When association between cognitive impairment and medication adherence was studied there, we found significant association (p= 0.02301), suggestive of delay in disease progression in medication adherent patients which had positive impact on cognitive functions as evident on MoCA. These results are in accordance with earlier few studies mentioning this positive association [11,12].

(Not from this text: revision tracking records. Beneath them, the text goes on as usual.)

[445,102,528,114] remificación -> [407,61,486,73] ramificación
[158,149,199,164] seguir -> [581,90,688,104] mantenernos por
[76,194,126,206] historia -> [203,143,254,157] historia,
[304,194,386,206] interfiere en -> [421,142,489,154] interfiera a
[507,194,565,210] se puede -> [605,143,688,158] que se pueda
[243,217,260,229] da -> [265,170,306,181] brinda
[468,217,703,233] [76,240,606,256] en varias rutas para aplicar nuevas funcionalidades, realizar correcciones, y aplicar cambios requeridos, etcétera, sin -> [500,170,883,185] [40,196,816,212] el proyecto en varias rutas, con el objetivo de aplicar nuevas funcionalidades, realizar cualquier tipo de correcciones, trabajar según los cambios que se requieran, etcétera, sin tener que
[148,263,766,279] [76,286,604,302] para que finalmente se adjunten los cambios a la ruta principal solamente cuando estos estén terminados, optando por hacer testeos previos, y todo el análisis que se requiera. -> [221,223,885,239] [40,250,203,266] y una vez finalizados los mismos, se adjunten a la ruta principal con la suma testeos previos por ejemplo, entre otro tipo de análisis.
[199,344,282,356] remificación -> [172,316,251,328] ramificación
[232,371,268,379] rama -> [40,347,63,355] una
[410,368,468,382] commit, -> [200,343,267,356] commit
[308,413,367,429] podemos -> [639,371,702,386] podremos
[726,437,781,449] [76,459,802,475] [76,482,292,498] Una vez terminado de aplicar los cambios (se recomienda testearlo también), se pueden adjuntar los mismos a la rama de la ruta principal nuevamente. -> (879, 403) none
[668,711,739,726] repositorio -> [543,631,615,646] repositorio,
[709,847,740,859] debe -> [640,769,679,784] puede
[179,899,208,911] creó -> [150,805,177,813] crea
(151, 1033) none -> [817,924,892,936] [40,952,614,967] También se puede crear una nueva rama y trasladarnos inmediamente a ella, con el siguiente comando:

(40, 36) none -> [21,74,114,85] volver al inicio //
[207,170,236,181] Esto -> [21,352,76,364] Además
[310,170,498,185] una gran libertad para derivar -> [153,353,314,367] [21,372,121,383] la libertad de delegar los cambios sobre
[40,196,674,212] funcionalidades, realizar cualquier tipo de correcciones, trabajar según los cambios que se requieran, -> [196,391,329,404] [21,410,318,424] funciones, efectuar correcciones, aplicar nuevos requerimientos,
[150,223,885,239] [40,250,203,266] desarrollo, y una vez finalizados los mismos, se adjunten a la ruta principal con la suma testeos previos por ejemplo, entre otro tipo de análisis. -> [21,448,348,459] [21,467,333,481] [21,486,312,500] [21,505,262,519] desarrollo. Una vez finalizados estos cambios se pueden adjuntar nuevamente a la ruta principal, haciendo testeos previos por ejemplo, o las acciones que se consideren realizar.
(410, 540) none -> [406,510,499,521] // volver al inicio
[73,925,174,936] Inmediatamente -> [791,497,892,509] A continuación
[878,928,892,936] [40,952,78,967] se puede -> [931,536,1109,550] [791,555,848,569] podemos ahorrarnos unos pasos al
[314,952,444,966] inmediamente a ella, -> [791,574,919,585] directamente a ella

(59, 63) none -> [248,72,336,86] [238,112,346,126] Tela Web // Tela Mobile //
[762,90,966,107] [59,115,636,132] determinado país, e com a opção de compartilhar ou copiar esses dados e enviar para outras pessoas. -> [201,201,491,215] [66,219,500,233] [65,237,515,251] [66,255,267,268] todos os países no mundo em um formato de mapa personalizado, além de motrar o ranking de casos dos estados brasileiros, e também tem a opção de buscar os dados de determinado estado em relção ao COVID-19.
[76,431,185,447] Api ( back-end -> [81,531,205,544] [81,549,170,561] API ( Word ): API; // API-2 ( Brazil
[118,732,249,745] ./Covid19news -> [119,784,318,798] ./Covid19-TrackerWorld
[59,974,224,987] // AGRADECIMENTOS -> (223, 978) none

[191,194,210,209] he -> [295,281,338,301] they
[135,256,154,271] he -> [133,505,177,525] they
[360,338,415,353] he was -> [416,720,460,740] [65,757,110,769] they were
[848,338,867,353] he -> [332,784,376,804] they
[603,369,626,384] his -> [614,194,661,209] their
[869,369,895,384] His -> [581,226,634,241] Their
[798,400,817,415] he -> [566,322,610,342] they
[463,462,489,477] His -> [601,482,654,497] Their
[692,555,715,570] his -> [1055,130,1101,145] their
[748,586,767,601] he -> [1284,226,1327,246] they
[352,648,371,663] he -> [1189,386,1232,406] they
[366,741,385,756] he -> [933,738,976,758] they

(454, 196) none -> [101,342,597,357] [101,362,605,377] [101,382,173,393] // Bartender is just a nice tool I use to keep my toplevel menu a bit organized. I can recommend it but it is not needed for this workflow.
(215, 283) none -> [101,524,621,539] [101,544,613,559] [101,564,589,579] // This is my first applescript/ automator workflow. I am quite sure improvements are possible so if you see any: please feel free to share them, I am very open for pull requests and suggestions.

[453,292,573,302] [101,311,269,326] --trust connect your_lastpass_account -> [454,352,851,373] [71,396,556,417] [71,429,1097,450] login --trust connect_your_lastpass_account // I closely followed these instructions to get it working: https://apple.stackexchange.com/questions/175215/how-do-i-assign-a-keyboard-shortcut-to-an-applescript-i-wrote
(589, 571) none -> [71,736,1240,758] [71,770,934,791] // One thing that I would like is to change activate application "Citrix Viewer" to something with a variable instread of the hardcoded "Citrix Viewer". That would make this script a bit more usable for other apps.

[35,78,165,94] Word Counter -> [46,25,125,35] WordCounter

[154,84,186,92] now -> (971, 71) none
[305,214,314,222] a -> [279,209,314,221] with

It is crucial to determine which cognitive domains are most impacted in HIV positive patients on ART; adherent and/or non-adherent in order to target risk modification. This may involve effective ART and implementing cognitive rehabilitation therapies, such as exercise and physical activity, which are necessary to improve executive functioning and lower the risk of cognitive impairment. MoCA test can be useful tool in early detection of ART adherence in HIV positive patients preventing cognitive decline as changes in the brain due to initial infection (viremia) can be rectified by effective ART reducing initial viral load and exposure to brain [8].
Conclusion
This study demonstrated that HIV positive patients’ non-adherent to medication do suffer from significant cognitive impairment, then ART adherent patients and patient with lower CD4 count (< 200 cells/ml) are at more risk of developing cognitive impairment. Measures must be taken to improve medication adherence and hence the disease progress, in order to prevent cognitive decline and MoCA test can be a useful tool in detection of cognitive decline associated with adherence and the disease progress in HIV positive patients.